任务 1
找出记录中所有含有“Policy”一词的行，并逐行照抄下来。匹配时区分大小写。

======== 阅读材料 ========

你当前正在访问 Microsoft Azure Global Edition 技术文档网站。如果需要访问由世纪互联运营的 Microsoft Azure 中国技术文档网站，请访问 https://docs.azure.cn。

在 HDInsight on AKS 中的 Apache Spark™ 群集上提交和管理作业

项目
11/15/2023

重要

此功能目前以预览版提供。 Microsoft Azure 预览版的补充使用条款包含适用于 beta 版、预览版或其他尚未正式发布的 Azure 功能的更多法律条款。有关此特定预览版的信息，请参阅 Azure HDInsight on AKS 预览版信息。如有疑问或功能建议，请在 AskHDInsight 上提交请求并附上详细信息，并关注我们以获取 Azure HDInsight Community 的更多更新。

创建群集后，用户可通过以下操作使用各种界面来提交和管理作业

使用 Jupyter
使用 Zeppelin
使用 ssh (spark-submit)

使用 Jupyter

先决条件

HDInsight on AKS 上的 Apache Spark™ 群集。有关详细信息，请参阅创建 Apache Spark 群集。

Jupyter Notebook 是支持各种编程语言的交互式笔记本环境。

创建 Jupyter Notebook

导航到 Apache Spark™ 群集页，打开“概述”选项卡。单击 Jupyter，它会要求你进行身份验证并打开 Jupyter 网页。
从 Jupyter 网页中，选择“新建”>“PySpark”来创建笔记本。

这会创建新的笔记本，并以 Untitled(Untitled.ipynb) 名称打开。

注意

如果使用 PySpark 或 Python 3 内核创建笔记本，在运行第一个代码单元时，会自动创建 spark 会话。不需要显式创建会话。

在 Jupyter Notebook 的空单元格中粘贴以下代码，然后按 Shift+Enter 运行这些代码。有关 Jupyter 上的更多控件，请查看此处。

%matplotlib inline
import pandas as pd
import matplotlib.pyplot as plt
data1 = [22,40,10,50,70]
s1 = pd.Series(data1)   #One-dimensional ndarray with axis labels (including time series).

data2 = data1
index = ['John','sam','anna','smith','ben']
s2 = pd.Series(data2,index=index)

data3 = {'John':22, 'sam':40, 'anna':10,'smith':50,'ben':70}
s3 = pd.Series(data3)

s3['jp'] = 32     #insert a new row
s3['John'] = 88

names = ['John','sam','anna','smith','ben']
ages = [10,40,50,48,70]
name_series = pd.Series(names)

======== 所给记录 ========

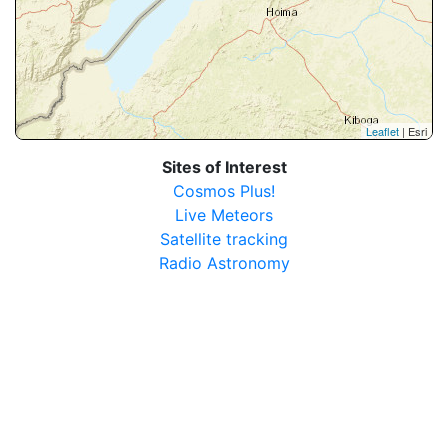
Leaflet
| Esri
Sites of Interest
Cosmos Plus!
Live Meteors
Satellite tracking
Radio Astronomy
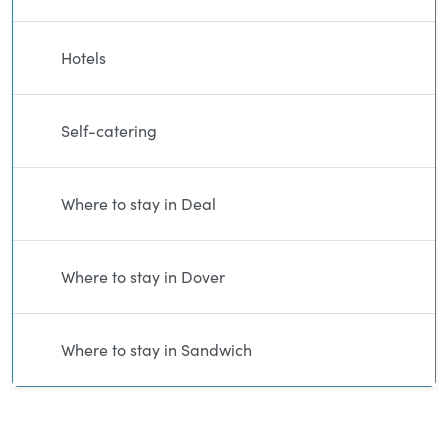
Hotels
Self-catering
Where to stay in Deal
Where to stay in Dover
Where to stay in Sandwich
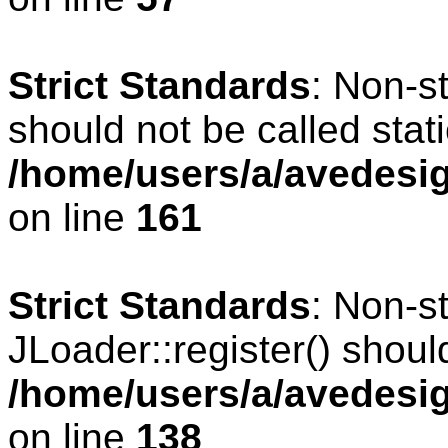
Strict Standards
: Non-s
should not be called stati
/home/users/a/avedesig
on line
161
Strict Standards
: Non-s
JLoader::register() should
/home/users/a/avedesig
on line
138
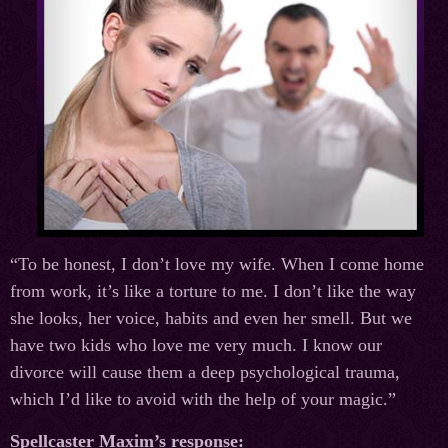
“To be honest, I don’t love my wife. When I come home
from work, it’s like a torture to me. I don’t like the way
she looks, her voice, habits and even her smell. But we
have two kids who love me very much. I know our
divorce will cause them a deep psychological trauma,
which I’d like to avoid with the help of your magic.”
Spellcaster Maxim’s response:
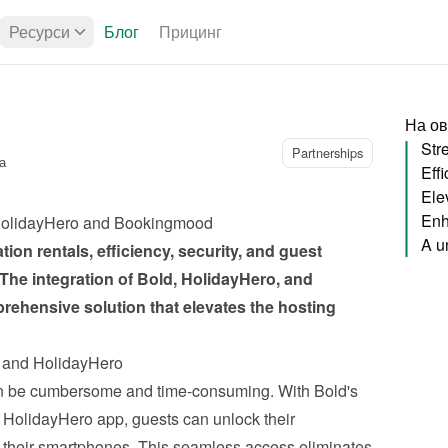
Ресурси
Блог
Прицинг
На ов
Partnerships
а
Ele
Enh
, HolidayHero and Bookingmood
ion rentals, efficiency, security, and guest 
 The 
integration of Bold, HolidayHero, and 
prehensive solution that elevates the hosting 
d and HolidayHero
n be cumbersome and time-consuming. With Bold's 
e HolidayHero app, guests can unlock their 
their smartphones. This seamless access eliminates 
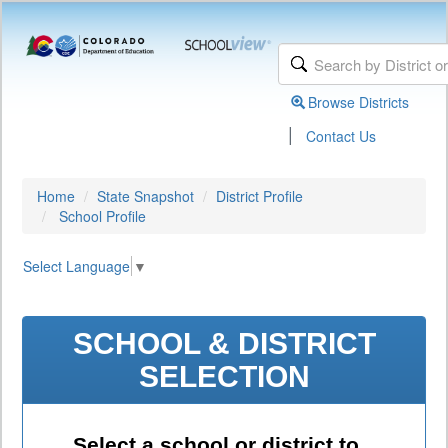
Browse Districts
|
Contact Us
Home
State Snapshot
District Profile
School Profile
Select Language
▼
SCHOOL & DISTRICT
SELECTION
Select a school or district to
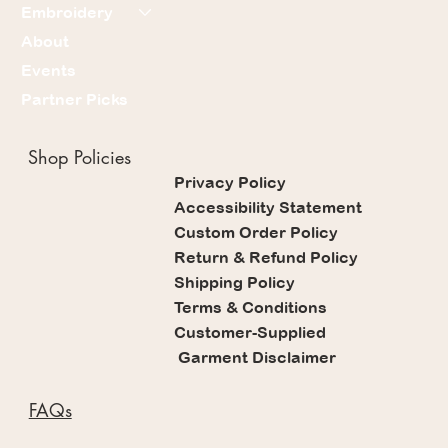
Embroidery
About
Events
Partner Picks
Shop Policies
Privacy Policy
Accessibility Statement
Custom Order Policy
Return & Refund Policy
Shipping Policy
Terms & Conditions
Customer-Supplied
Garment Disclaimer
FAQs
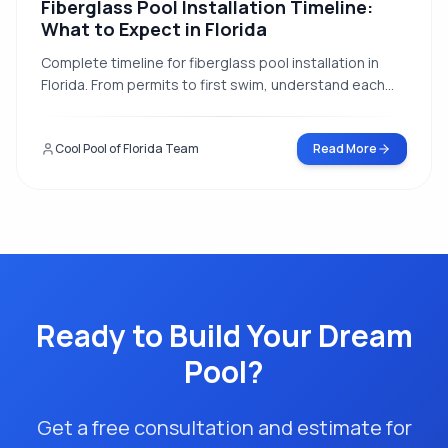
Fiberglass Pool Installation Timeline:
What to Expect in Florida
Complete timeline for fiberglass pool installation in
Florida. From permits to first swim, understand each
step of the process and how weather affects your
project.
Cool Pool of Florida Team
Read More
Ready to Build Your Dream
Pool?
Get a free consultation and estimate for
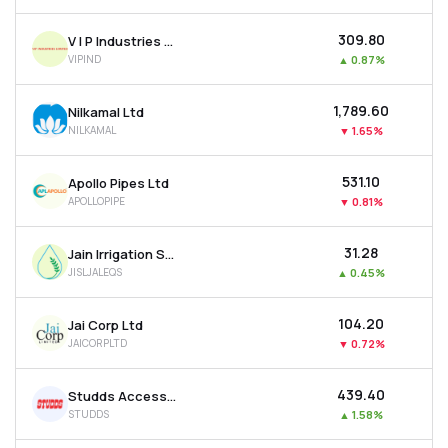
₹309.80
V I P Industries Ltd
VIPIND
▲
0.87%
₹1,789.60
Nilkamal Ltd
NILKAMAL
▼
1.65%
₹531.10
Apollo Pipes Ltd
APOLLOPIPE
▼
0.81%
₹31.28
Jain Irrigation Systems Ltd
JISLJALEQS
▲
0.45%
₹104.20
Jai Corp Ltd
JAICORPLTD
▼
0.72%
₹439.40
Studds Accessories Ltd
STUDDS
▲
1.58%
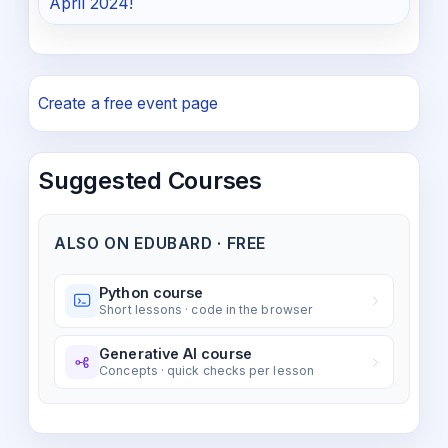
April 2024!
Create a free event page
Suggested Courses
ALSO ON EDUBARD · FREE
Python course
Short lessons · code in the browser
Generative AI course
Concepts · quick checks per lesson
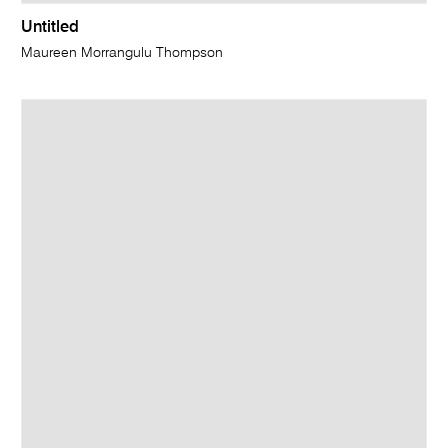
Untitled
Maureen Morrangulu Thompson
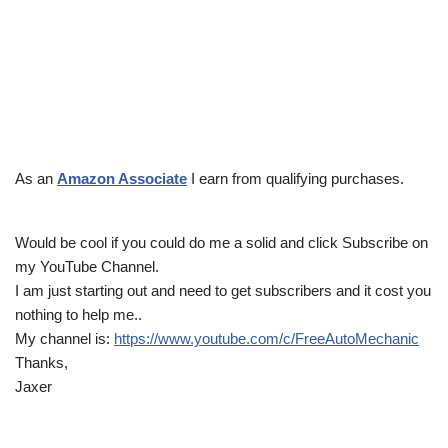
As an
Amazon Associate
I earn from qualifying purchases.
Would be cool if you could do me a solid and click Subscribe on
my YouTube Channel.
I am just starting out and need to get subscribers and it cost you
nothing to help me..
My channel is:
https://www.youtube.com/c/FreeAutoMechanic
Thanks,
Jaxer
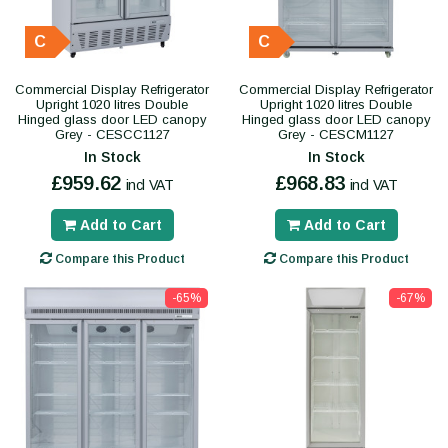
C
C
Commercial Display Refrigerator
Commercial Display Refrigerator
Upright 1020 litres Double
Upright 1020 litres Double
Hinged glass door LED canopy
Hinged glass door LED canopy
Grey - CESCC1127
Grey - CESCM1127
In Stock
In Stock
£959.62
£968.83
incl VAT
incl VAT
Add to Cart
Add to Cart
Compare this Product
Compare this Product
-65%
-67%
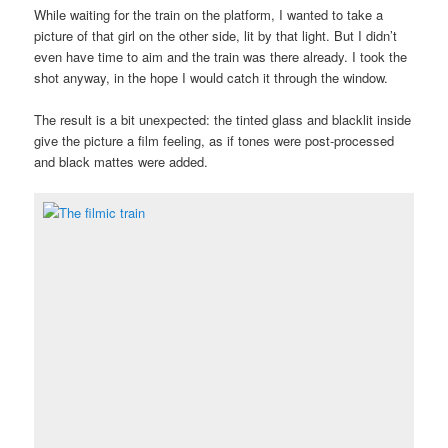
While waiting for the train on the platform, I wanted to take a
picture of that girl on the other side, lit by that light. But I didn’t
even have time to aim and the train was there already. I took the
shot anyway, in the hope I would catch it through the window.
The result is a bit unexpected: the tinted glass and blacklit inside
give the picture a film feeling, as if tones were post-processed
and black mattes were added.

========

任务 2
把阅读材料中从“Jupyter Notebook 是支持各种编程语言的交互式笔记本环境。”到“内核创建笔记本，在运行第一个代码单元时，会自动创建 spark 会话。不需要显式创建会话。”的这一段一字不改地复制出来。

书面回答 1
Privacy Policy
Custom Order Policy
Return & Refund Policy
Shipping Policy

书面回答 2
Jupyter Notebook 是支持各种编程语言的交互式笔记本环境。

创建 Jupyter Notebook

导航到 Apache Spark™ 群集页，打开“概述”选项卡。单击 Jupyter，它会要求你进行身份验证并打开 Jupyter 网页。
从 Jupyter 网页中，选择“新建”>“PySpark”来创建笔记本。

这会创建新的笔记本，并以 Untitled(Untitled.ipynb) 名称打开。

注意

如果使用 PySpark 或 Python 3 内核创建笔记本，在运行第一个代码单元时，会自动创建 spark 会话。不需要显式创建会话。